_TASK TO CARRY OUT_
All records below are to be set down precisely as written, excluding pictures.

_AVAILABLE DATA_
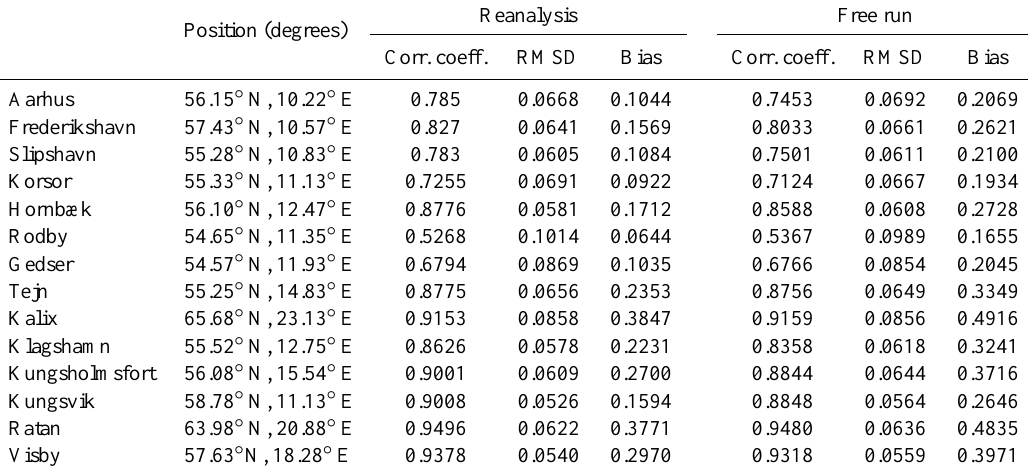
Table 1. The correlation coefficients, bias (in m) and RMSD (in m) of the model compared to observed tide gauge data in 14 stations. The RMSD is calculated with the residual of time series after the mean is subtracted. Position (degrees) Corr. coeff. Corr.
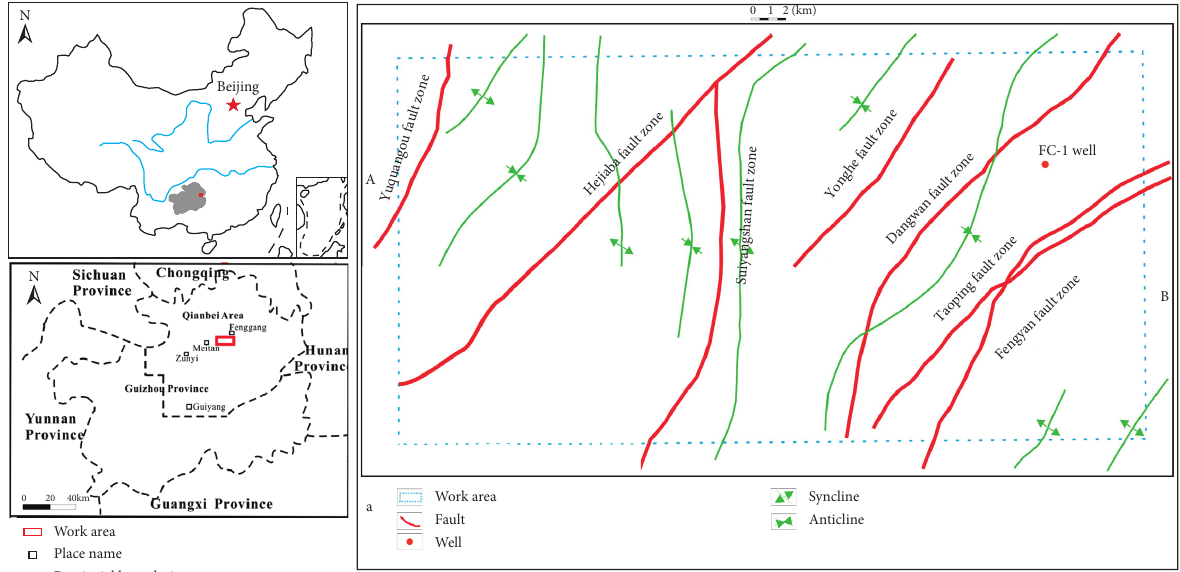
Figure 1: Regional map of the no. 3 block of Fenggang, northern Guizhou [28].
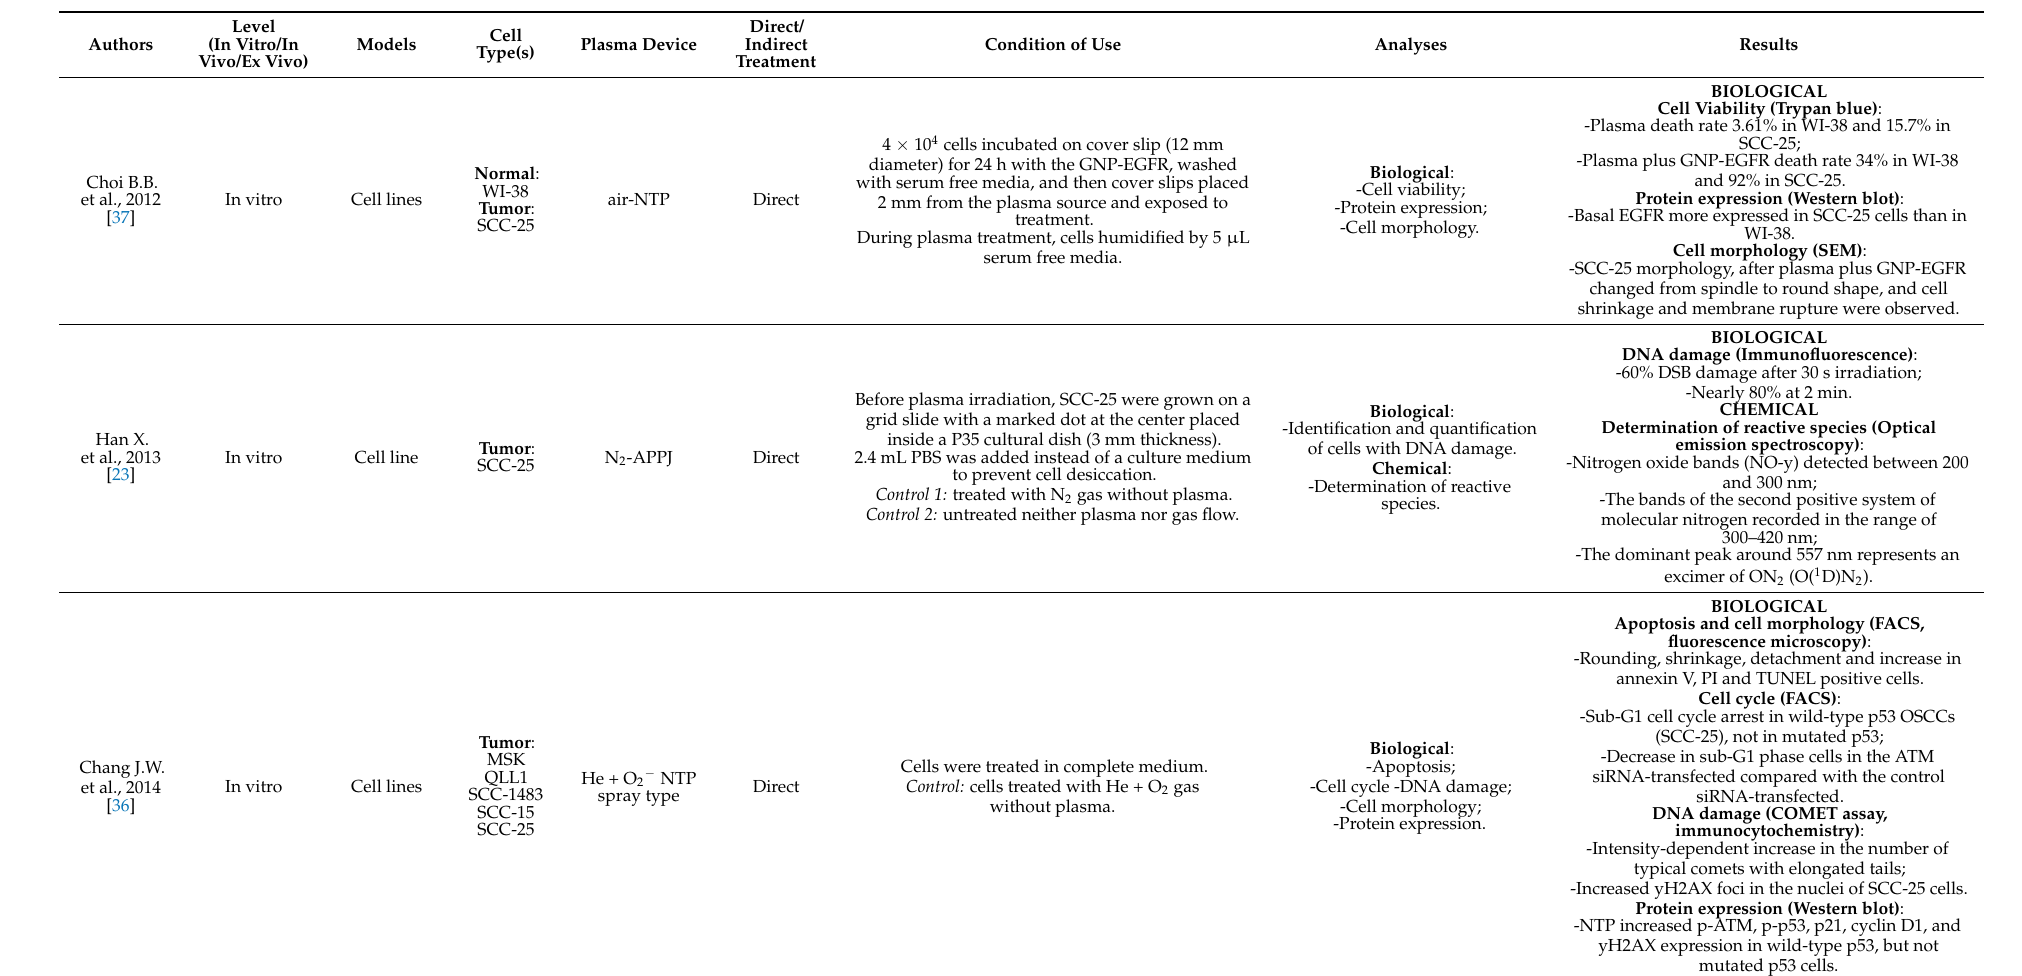
Table 2. Characteristics of preclinical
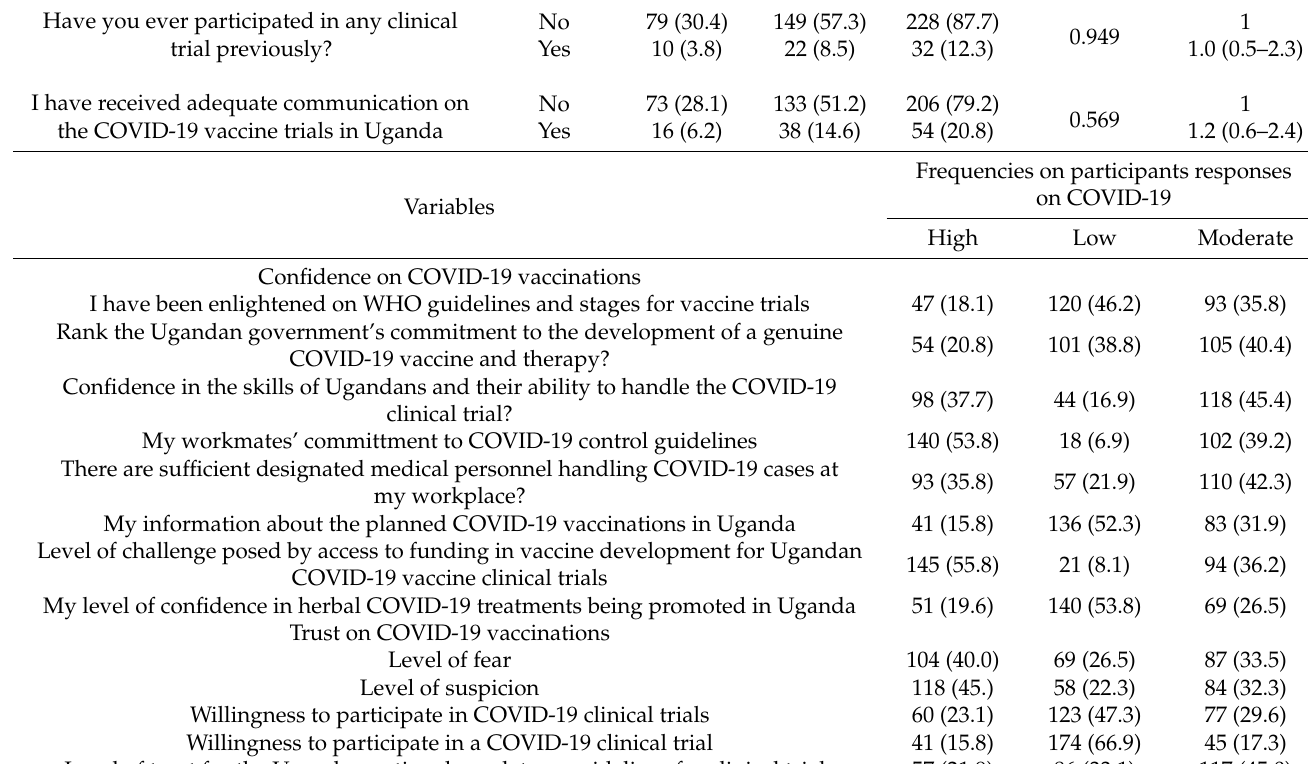
KEY: OR = Odds ratios, 95% CI = confidence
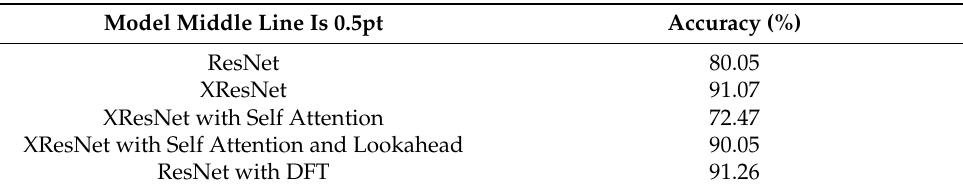
Table 4. Training Accuracy for each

_ANSWER BOX_
Table 1. The correlation coefficients, bias (in m) and RMSD (in m) of the model compared to observed tide gauge data in 14 stations. The RMSD is calculated with the residual of time series after the mean is subtracted. Position (degrees) Corr. coeff. Corr.
Figure 1: Regional map of the no. 3 block of Fenggang, northern Guizhou [28].
Table 2. Characteristics of preclinical
KEY: OR = Odds ratios, 95% CI = confidence
Table 4. Training Accuracy for each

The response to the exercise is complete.